1 August 2024 by Remco Bouckaert

Usually, when running an MCMC analysis, the first thing to do is open Tracer to check the trace log. The main things to look out for are

- are the effective sample sizes (ESSs) high enough, especially for the posterior, prior and likelihood, and
- are independent runs converging to the same distribution for all parameters.

And if one of these two checks fails, usually the first thing to try is to resume the MCMC to obtain a longer chain. The thing that is missing from this process is a sense of how well the tree sample is mixed. The tree height, tree length and tree prior entries in the trace log only capture summary statistics of the sampled trees, but by themselves do not provide a good insight in how well the trees mix.

## Automatic stopping

Recently, a new package became available that tries to address all of the above:

- it automatically assesses how long to run an MCMC before it can be stopped, and
- it considers metrics on tree space.

It achieves this by running two MCMC chains in parallel and periodically checks various stopping criteria. The default stopping criteria are:

`TraceESS`

: this measures the ESS on selected traces, by default only posterior, likelihood and prior, but more can be added. There are exceptions where the ESS does not tell about the quality of mixing, such as population sizes for the Bayesian skyline plot, or indicator variables that are stuck at true or false in methods that us stochastic variable selection (e.g. bModelTest, DTA). Since it is not possible beforehand to determine whether a parameter should be included or not, only posterior, likelihood and prior are set up by default, since we know that the ESSs of those metrics should be high.`TreePSRF`

: this tracks two metrics (1) a metric that compares the variance of RNNI distances within the individual chains with that of the variance when the tree sets of the individual chains are merged. This is similar to the R-hat metric (Gelman & Rubin, 1992). (2) tree ESS (as per Lanfear et al, 2016) but with growing number of focal trees for stability of ESS estimates.

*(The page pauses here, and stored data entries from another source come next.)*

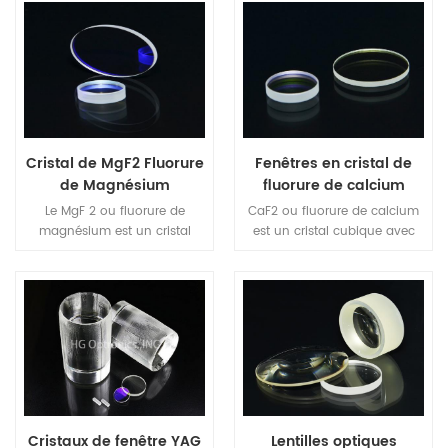
Cristal de MgF2 Fluorure
Fenêtres en cristal de
de Magnésium
fluorure de calcium
CaF2
Le MgF 2 ou fluorure de
CaF2 ou fluorure de calcium
magnésium est un cristal
est un cristal cubique avec
uniaxial positif avec une
une excellente transmission
transmission optique très
de 130 nm à 10 μm et a de
élevée de l'UV sous vide à l'IR.
nombreuses applications
Il est régulièrement utilisé
comme fenêtres
pour les éléments optiques
transparentes dans les
où une robustesse et une
spectres ultraviolet et
durabilité extrêmes sont
infrarouge.
requises. Il a également une
grande résistance aux chocs
mécaniques et thermiques,
Cristaux de fenêtre YAG
Lentilles optiques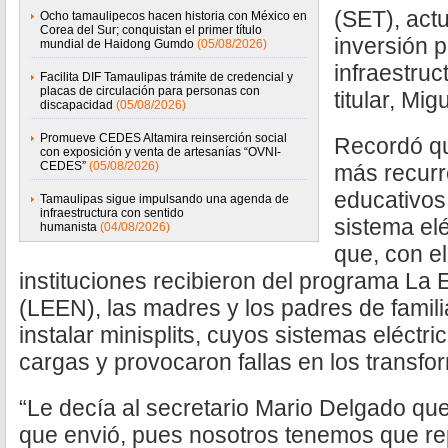
(SET), actu
Ocho tamaulipecos hacen historia con México en
Corea del Sur; conquistan el primer título
inversión p
mundial de Haidong Gumdo
(05/08/2026)
infraestruc
Facilita DIF Tamaulipas trámite de credencial y
placas de circulación para personas con
titular, Mi
discapacidad
(05/08/2026)
Promueve CEDES Altamira reinserción social
Recordó qu
con exposición y venta de artesanías “OVNI-
CEDES”
(05/08/2026)
más recurr
educativos 
Tamaulipas sigue impulsando una agenda de
infraestructura con sentido
sistema el
humanista
(04/08/2026)
que, con el
instituciones recibieron del programa La
(LEEN), las madres y los padres de famil
instalar minisplits, cuyos sistemas eléctr
cargas y provocaron fallas en los transfo
“Le decía al secretario Mario Delgado qu
que envió, pues nosotros tenemos que re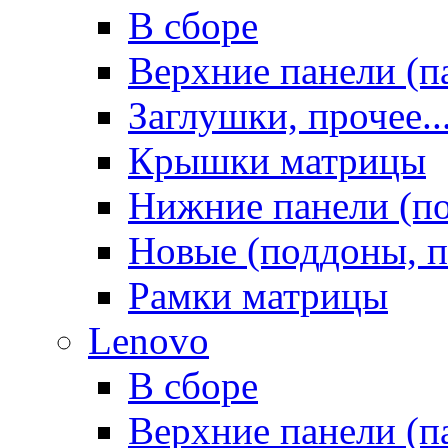
В сборе
Верхние панели (п
Заглушки, прочее..
Крышки матрицы
Нижние панели (п
Новые (поддоны, п
Рамки матрицы
Lenovo
В сборе
Верхние панели (п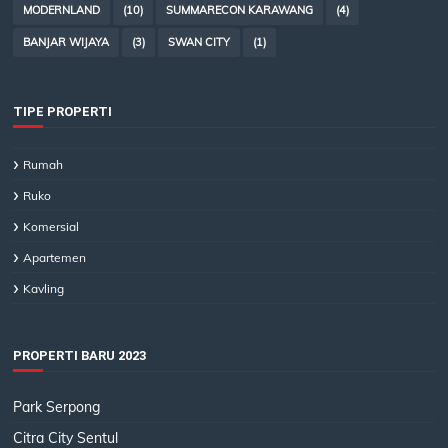
MODERNLAND
(10)
SUMMARECON KARAWANG
(4)
BANJAR WIJAYA
(3)
SWAN CITY
(1)
TIPE PROPERTI
Rumah
Ruko
Komersial
Apartemen
Kavling
PROPERTI BARU 2023
Park Serpong
Citra City Sentul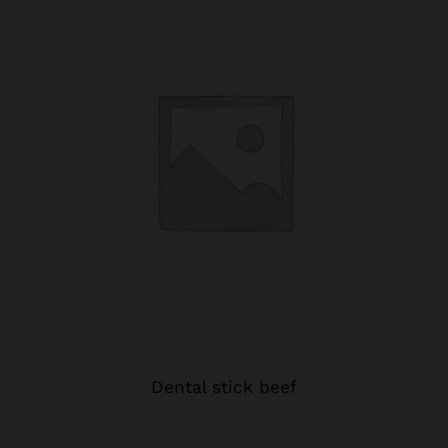
Dental stick beef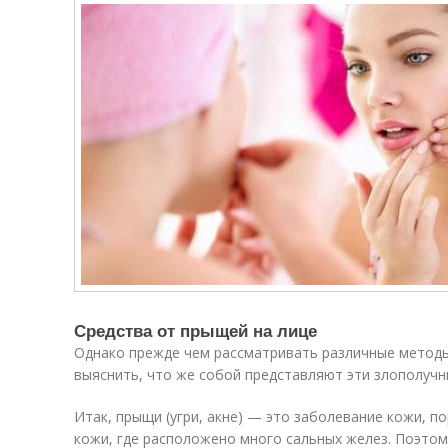
Средства от прыщей на лице
Однако прежде чем рассматривать различные методы
выяснить, что же собой представляют эти злополучн
Итак, прыщи (угри, акне) — это заболевание кожи, п
кожи, где расположено много сальных желез. Поэто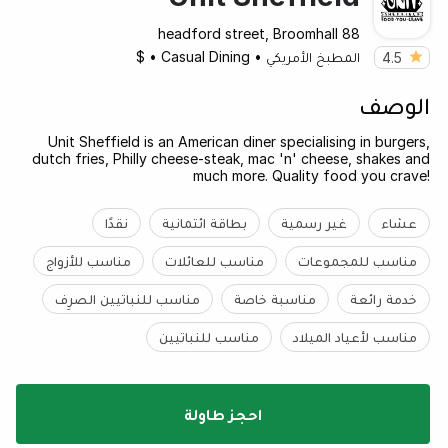
88 headford street, Broomhall
المطبخ الأمريكي
•
Casual Dining
•
$
4.5
الوصف
Unit Sheffield is an American diner specialising in burgers,
dutch fries, Philly cheese-steak, mac 'n' cheese, shakes and
much more. Quality food you crave!
عشاء
غير رسمية
بطاقة ائتمانية
نقدًا
مناسب للمجموعات
مناسب للعائلات
مناسب للأزواج
خدمة رائعة
مناسبة خاصة
مناسب للنباتيين الصرِف
مناسب لأعياد الميلاد
مناسب للنباتيين
احجز طاولة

When all stopping criteria pass, the MCMC stops and produces a combined trace and tree logs with burn-in removed from the two independent MCMC chains. So, there should be no more need to resume an MCMC analysis when using the ASM method.

For more details, see Berling et al, 2023.

## In practice

Instructions for usage for the ASM package is available [here](](https://github.com/rbouckaert/asm/blob/main/README.md). Essentially, it is a matter of installing the package and selecting ASM on the MCMC panel in BEAUti.

You can set parameters by clicking the TreePSRF button for the Gelman-Rubin-like criterion or TraceESS button for the trace-ESS criterion.

## References

Lars Berling, Remco Bouckaert, and Alex Gavryushkin. Automated convergence diagnostic for phylogenetic MCMC analyses BioRxiv 2023 DOI:10.1101/2023.08.10.552869

Gelman A, Rubin DB. Inference from iterative simulation using multiple sequences. Statistical science. 1992 Nov;7(4):457-72.

Lanfear R, Hua X, Warren DL. Estimating the effective sample size of tree topologies from Bayesian phylogenetic analyses. Genome biology and evolution. 2016 Aug 1;8(8):2319-32.